After a bumper year for spending on artificial intelligence infrastructure, scrutiny is shifting towards returns on investment from the companies at the heart of the AI boom.
Three of these – Meta, Microsoft and Tesla – are set to start the earnings season with fourth-quarter results on Wednesday, before investors focus on Apple on Thursday. Fellow Magnificent Seven companies Alphabet and Amazon will deliver results next week, with chip bellwether Nvidia due to report later next month.
Data from business and technology insights company Gartner anticipates that global spending on AI will pass $2.5 trillion this year, a 44 per cent year-on-year increase. Spending on AI infrastructure globally is expected to increase by $401 billion to more than $1.3 trillion this year.
This week's earnings will give investors the opportunity to hear from the Big Tech bosses, with some of the biggest questions focused on a road map for profitability.
“For the past two years, there's been an astonishing amount of capital expenditure in that sector,” said Peter Andersen, founder of Andersen Capital Management in Boston.
“Investors have been patient but I'm hoping that investors are going to grow less patient because it is taking this amount of time, and yet nobody has really given any tangible demonstration of how this relates to increased profits.”
Indeed, strong earnings might not be good enough for investors.

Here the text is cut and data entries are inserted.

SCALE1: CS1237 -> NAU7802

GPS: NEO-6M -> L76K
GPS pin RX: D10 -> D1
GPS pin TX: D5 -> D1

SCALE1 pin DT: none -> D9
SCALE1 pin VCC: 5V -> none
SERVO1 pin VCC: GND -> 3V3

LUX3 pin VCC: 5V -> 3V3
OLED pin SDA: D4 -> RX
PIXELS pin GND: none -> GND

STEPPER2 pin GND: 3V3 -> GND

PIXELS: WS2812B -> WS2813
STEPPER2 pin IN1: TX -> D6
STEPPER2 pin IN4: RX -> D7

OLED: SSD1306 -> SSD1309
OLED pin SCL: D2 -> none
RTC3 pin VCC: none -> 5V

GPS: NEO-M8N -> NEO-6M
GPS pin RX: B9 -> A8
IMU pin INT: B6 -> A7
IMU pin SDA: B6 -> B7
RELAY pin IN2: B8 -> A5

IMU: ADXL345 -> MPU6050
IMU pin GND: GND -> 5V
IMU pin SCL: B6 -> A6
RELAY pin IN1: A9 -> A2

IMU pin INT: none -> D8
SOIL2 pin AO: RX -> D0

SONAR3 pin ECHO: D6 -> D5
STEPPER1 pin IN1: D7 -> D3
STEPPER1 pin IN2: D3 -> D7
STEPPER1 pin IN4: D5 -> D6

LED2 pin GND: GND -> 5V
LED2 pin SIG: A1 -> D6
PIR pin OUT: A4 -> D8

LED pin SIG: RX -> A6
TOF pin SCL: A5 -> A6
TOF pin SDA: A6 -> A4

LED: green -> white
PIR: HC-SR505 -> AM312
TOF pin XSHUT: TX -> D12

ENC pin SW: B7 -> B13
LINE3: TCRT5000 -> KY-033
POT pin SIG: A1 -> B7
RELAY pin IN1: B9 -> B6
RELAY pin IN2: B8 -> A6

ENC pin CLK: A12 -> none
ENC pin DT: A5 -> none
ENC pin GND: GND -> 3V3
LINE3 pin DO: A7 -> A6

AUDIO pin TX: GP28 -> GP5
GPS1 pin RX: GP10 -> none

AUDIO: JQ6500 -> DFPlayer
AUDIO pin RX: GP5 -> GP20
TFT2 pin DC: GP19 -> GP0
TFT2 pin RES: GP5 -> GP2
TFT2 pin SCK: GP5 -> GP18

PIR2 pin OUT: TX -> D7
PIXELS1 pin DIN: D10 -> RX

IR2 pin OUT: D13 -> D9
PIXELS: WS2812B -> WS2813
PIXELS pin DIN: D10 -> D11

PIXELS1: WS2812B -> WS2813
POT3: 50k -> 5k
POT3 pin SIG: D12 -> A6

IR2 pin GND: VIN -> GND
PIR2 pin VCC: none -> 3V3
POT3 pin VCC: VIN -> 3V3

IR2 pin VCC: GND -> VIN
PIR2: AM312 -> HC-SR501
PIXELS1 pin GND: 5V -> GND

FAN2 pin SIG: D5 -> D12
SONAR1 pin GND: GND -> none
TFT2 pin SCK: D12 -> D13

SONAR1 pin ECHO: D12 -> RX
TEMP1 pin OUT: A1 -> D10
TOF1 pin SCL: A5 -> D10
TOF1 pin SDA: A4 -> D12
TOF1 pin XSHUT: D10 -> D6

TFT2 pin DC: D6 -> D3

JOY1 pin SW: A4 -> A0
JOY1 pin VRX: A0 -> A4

Meta shares have fallen about 12 per cent since it reported strong earnings in October after investors seemingly baulked at the company increasing its capex forecast from $66 billion to between $70 billion and $72 billion.
It was not the only company to boost its estimates at the time. Amazon raised its AI spending forecast for 2026 from $118 billion to $125 billion, while Alphabet and Microsoft also previewed more spending.
Still, analysts are expecting more capex commitment from these companies. Wall Street analysts estimate hyperscalers' capex for 2026 to about $527 billion, according to a Goldman Sachs analysis published in December.
“We're not necessarily looking as to whether or not there's a pullback on capex. I think it's pretty strong that capital expenditures are ingrained and solid in terms of what's coming in,” said Arnim Holzer, global macro strategist at Easterly EAB Risk Solutions.
“Now you're going to start to see how revenue is going to be generated. How is that going to affect the return of capital?”
Tech companies have made a series of large announcements since they last reported.
Google and Anthropic announced a cloud partnership expected to deliver more than a gigawatt of AI computing capacity by 2026. Nvidia and Microsoft signed a multibillion-dollar deal with Anthropic. And Apple recently announced it chose Google's Gemini AI model to power Siri, which brought parent company Alphabet to cross the $4 trillion market cap threshold.

The conversation will also begin to shift towards how these Big Tech companies will make the move from announcing large data centre projects to building them.
“We think the scaffolding around that is going to have to start being put in place,” Mr Holzer said.
How investors digest these reports are likely to lead to large swings in a market that is already dealing with a bout of volatility.
Because Mag 7 companies comprise about a third of the S&P 500, how they perform could dictate how the broader index performs. That was on display as recently as Tuesday, when tech stocks helped to take the S&P 500 to a new record-high.
Microsoft closed more than 2 per cent higher at 4480.58 per share, while Meta and Alphabet both ended in the green. The broader S&P 500 ended the day at 6,978.60, a fresh closing record.
Still, the question remains if earnings this week will be enough to shake Wall Street out of its slump. US markets are facing a volatile environment amid President Donald Trump's tariff threats against Europe.
Mr Andersen said the tariff environment is an “unanalysable situation” given the Trump administration's shifting behaviour in placing extra charges on trading partners.
“It does create a lot of superficial instability, but that's also evidenced by the upwards spike in gold. It seems like investors are leaving US Treasuries and going into gold instead,” Mr Andersen said.
Markets are also set to be tested by the Federal Reserve's looming decision on interest rates, a weaker US dollar and the threat of a government shutdown.